South Africa sitting on a R1.3 trillion goldmine
South Africa is sitting on R1.3 trillion ($75 billion) in untapped export potential as the country’s logistics sector continues to underperform.
Local ports continue to be ranked among the worst in the world by the World Bank, with the largest container port in the country, Durban, coming last among 403 ports.
This is despite significant reforms within the sector, a leadership change at Transnet, and several government bailouts.
RMB’s Invest in Africa report revealed that South Africa has the most untapped export potential of any country on the continent, worth around 20% of annual GDP.
This is a wasted opportunity for a country with a stagnant economy, record levels of unemployment, and a mineral bounty that is the envy of the world.
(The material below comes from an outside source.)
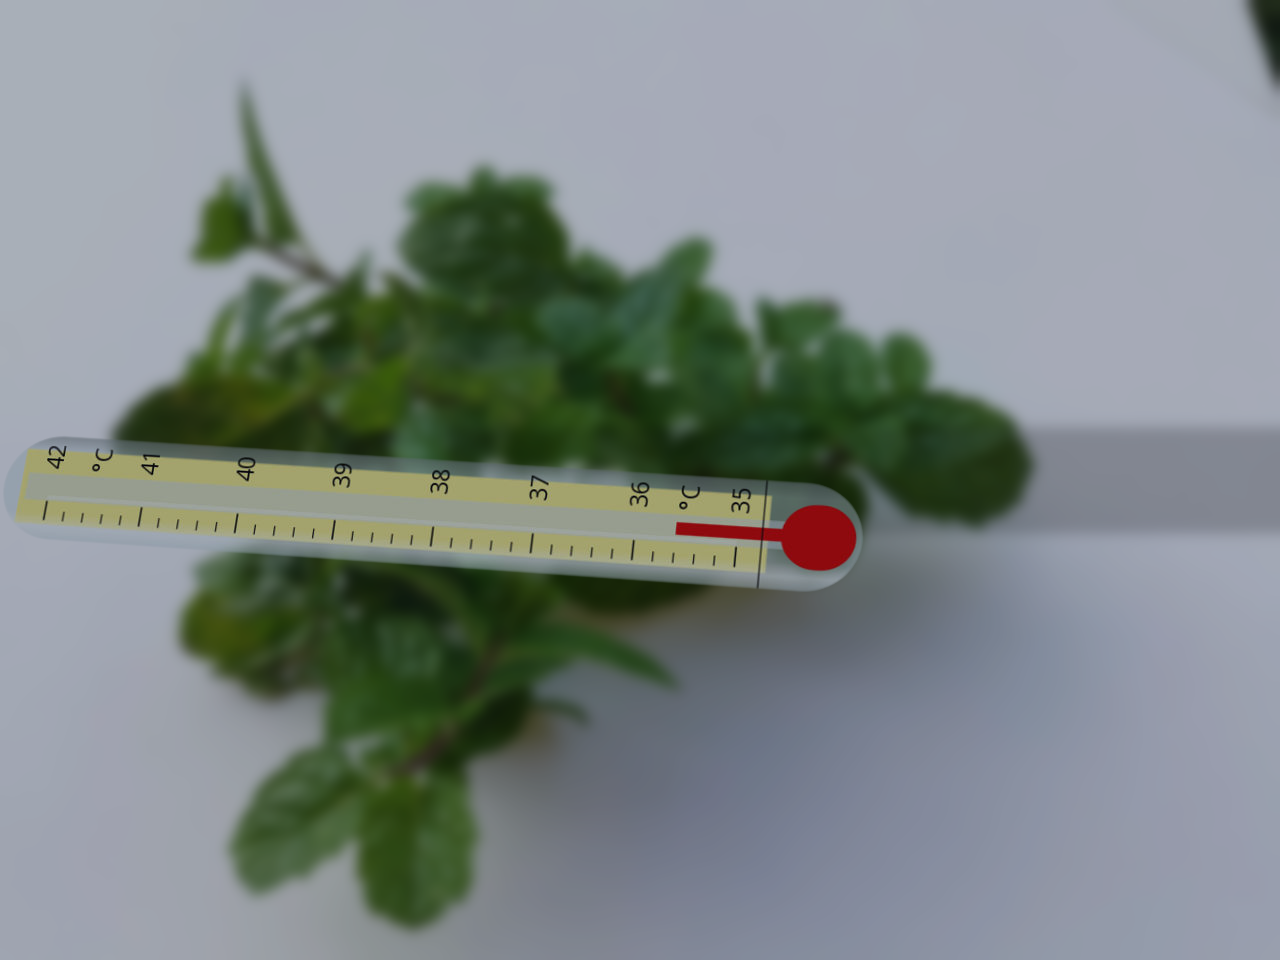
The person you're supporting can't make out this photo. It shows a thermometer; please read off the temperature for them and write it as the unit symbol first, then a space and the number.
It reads °C 35.6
South Africa’s total untapped export potential, estimated at $75 billion or R1.3 trillion by RMB, is greater than that of the next three countries combined and more than double second-placed Egypt.
RMB ranked South Africa fourth in its list of the best countries to invest in on the continent, behind the Seychelles, Mauritius and Egypt.
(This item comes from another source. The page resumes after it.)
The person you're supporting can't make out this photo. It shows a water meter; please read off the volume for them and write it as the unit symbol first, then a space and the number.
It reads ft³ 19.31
“South Africa is economically stuck. The country’s GDP size may be Africa’s largest, but GDP growth is likely to be the continent’s lowest for 2025 at around 1%,” RMB said.
This picture is unlikely to change in the coming years, with RMB expecting South Africa’s growth to be close to the lowest on average until 2029.
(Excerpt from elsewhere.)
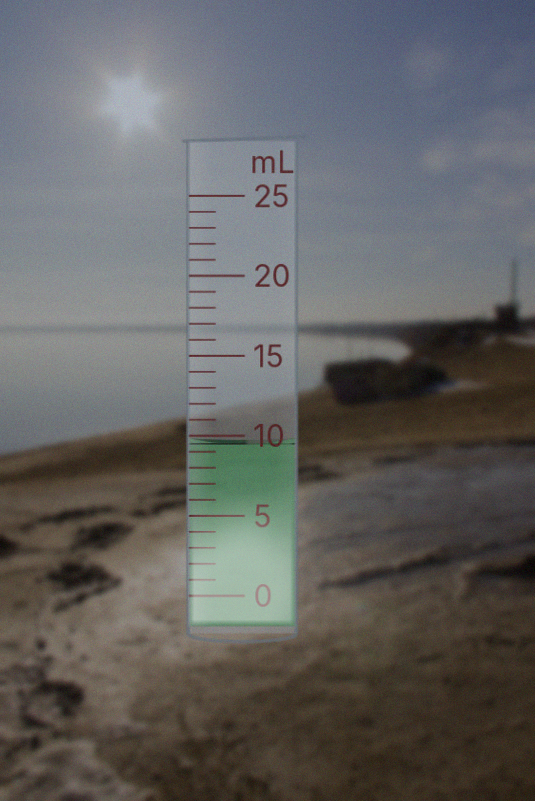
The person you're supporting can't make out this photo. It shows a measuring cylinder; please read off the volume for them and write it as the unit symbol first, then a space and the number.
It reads mL 9.5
“A Government of National Unity, formed after the May 2024 elections, has struggled to act decisively on major issues,” the investment bank said.
These issues include rampant unemployment, transport infrastructure that limits many growth opportunities, and insufficient energy supply.
Key to reversing this decline is the restoration of investor confidence, which comes as a byproduct of policy stability and an enabling environment for businesses to start and expand.
This requires concrete evidence of reforms resulting in positive outcomes, including increased private sector participation and faster growth.
The graph below, courtesy of RMB, shows South Africa’s untapped export potential compared to that of the other countries studied.

Transnet’s recovery
South Africa may begin to realise its untapped export potential in the coming years as Transnet’s reforms gather momentum.
These reforms will boost private participation in the logistics sector, resulting in increased investment in equipment and infrastructure.
Logistical inefficiencies due to Transnet’s deteriorating infrastructure have resulted in increased transport costs for companies, which have been forced to shift to road freight to transport their goods.
It has been estimated that the poor performance of Transnet’s railways and ports costs South Africa around R1 billion a day in lost economic activity.
However, there are signs of improvement, with the utility’s operational performance improving remarkably over the past year.
The ports and rail utility has significantly reduced the average handling time of cargo at its harbours, and its rail tonnage has stabilised.
Rail volumes have recovered to 171 million tonnes, up 15% from mid-2023, due to a significant reduction in infrastructure vandalism and increased investment in new equipment.
Truck border queues have been reduced from an average of 19 kilometres to just three, and over 1,700 trucks are being processed daily.
Coupled with these operational improvements is the opening up of particular rail corridors and port terminals to private players.
This will come in the form of the concessioning of key rail corridors and port terminals to private operators, with the assets remaining under the ownership of Transnet.
The sale of rail slots to third-party operators, establishing a Private Sector Participation office to engage with the private sector, and appointing an independent Infrastructure Manager are early steps towards a hybrid model.
These reforms are expected to translate into increased investment in the sector from private companies, with improved efficiency and volumes set to follow.
This is expected to create a virtuous cycle, with improved performance attracting further investment from the private sector.